Campbell’s side of the project is driven by protecting and preserving the environment, but he said there are practical economic benefits as well.

“If you know how to fix a landscape, you are more likely to be asked to develop around a community,” said Campbell. “At some point the Ring of Fire will have to use local seed.”

This means the potential for jobs doesn’t stop with the current seed collection.

“We are going to be hiring more people from the communities to support the greenhouse operations post-closure. A lot of the training that we give to our employees will be translatable to an industry outside of mining,” said Garrah.

Etherington said the program is preparing her and her peers for future work opportunities.

“This job was an eye-opener for me. For any student, having De Beers Victor Mine would look good on their resumé. Especially on my resumé, since I would like to be an environment monitor at a mine,” said Etherington.

This project is unique to Northern Ontario, and Campbell said there’s a “vacuum” in research and collection of native plant species in Canada’s Boreal region.

“Those seed collections banks that exist in more accessible regions, they just haven’t been established here. The market demand just hasn’t been there,” said Garrah. “It’s a fly-in operation, which makes transportation around the region very difficult.”

Using native plant species would replace flying in the MTO mix, and while the cost of producing the seed in the North is somewhat higher, Campbell and Garrah both estimate the final cost of using native plant seed will be the same as the current product.
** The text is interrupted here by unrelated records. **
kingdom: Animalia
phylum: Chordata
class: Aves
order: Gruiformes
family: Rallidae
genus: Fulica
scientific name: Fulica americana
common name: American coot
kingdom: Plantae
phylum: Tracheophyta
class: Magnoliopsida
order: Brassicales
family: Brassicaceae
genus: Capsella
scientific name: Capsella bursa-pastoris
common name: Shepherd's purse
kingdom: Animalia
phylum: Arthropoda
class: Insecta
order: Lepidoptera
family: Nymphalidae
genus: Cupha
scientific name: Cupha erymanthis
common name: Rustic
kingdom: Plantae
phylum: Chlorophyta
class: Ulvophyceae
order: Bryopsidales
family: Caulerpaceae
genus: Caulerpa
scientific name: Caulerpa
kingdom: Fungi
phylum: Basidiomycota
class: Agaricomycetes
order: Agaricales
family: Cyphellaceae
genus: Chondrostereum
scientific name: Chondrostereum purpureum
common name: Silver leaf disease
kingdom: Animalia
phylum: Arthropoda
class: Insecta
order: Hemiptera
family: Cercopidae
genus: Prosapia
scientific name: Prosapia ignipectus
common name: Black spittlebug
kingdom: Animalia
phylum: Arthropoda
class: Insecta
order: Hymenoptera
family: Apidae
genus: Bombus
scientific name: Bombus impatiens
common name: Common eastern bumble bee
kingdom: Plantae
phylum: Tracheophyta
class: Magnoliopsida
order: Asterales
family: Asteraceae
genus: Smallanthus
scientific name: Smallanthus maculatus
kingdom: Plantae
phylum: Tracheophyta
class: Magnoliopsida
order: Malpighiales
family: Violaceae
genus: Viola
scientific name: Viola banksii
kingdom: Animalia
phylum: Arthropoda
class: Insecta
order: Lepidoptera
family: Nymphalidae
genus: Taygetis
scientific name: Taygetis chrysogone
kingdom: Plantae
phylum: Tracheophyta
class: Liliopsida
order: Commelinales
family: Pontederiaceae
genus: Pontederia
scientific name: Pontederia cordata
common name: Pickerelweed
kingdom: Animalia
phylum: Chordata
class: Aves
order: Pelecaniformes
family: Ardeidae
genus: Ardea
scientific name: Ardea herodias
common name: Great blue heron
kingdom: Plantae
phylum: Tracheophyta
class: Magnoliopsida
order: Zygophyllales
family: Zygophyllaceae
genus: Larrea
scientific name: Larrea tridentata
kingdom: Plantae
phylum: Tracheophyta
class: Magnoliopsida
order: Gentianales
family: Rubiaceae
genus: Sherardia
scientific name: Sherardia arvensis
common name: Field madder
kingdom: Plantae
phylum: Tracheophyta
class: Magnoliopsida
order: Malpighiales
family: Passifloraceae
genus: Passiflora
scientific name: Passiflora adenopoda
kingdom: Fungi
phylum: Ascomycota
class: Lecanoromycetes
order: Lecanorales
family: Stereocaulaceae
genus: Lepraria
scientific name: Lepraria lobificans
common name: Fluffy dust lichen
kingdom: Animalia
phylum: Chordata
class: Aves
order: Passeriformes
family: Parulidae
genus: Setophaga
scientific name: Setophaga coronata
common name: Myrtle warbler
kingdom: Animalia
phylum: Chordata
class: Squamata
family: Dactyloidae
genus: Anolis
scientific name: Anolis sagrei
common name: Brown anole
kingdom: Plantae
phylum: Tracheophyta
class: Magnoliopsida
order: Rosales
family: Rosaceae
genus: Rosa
As the project heads into its third summer, Campbell is looking forward. He said a large part of Laurentian’s goal in the project is to develop an online seed catalogue to make available to nearby First Nations communities so seed collection and commercialization can extend beyond the Victor Mine restoration.

“We’re producing research for the site, but not limiting the context to the site,” said Campbell. “Our goal is to encourage local businesses.”

The website will be a non-technical, user-friendly index of plant species that is dynamic and updated frequently. He anticipates they will start with around 50 to 60 species on the site.

Students like Etherington can look forward to more days out in the bush in 2016, and seeing the product of their efforts online in 2017.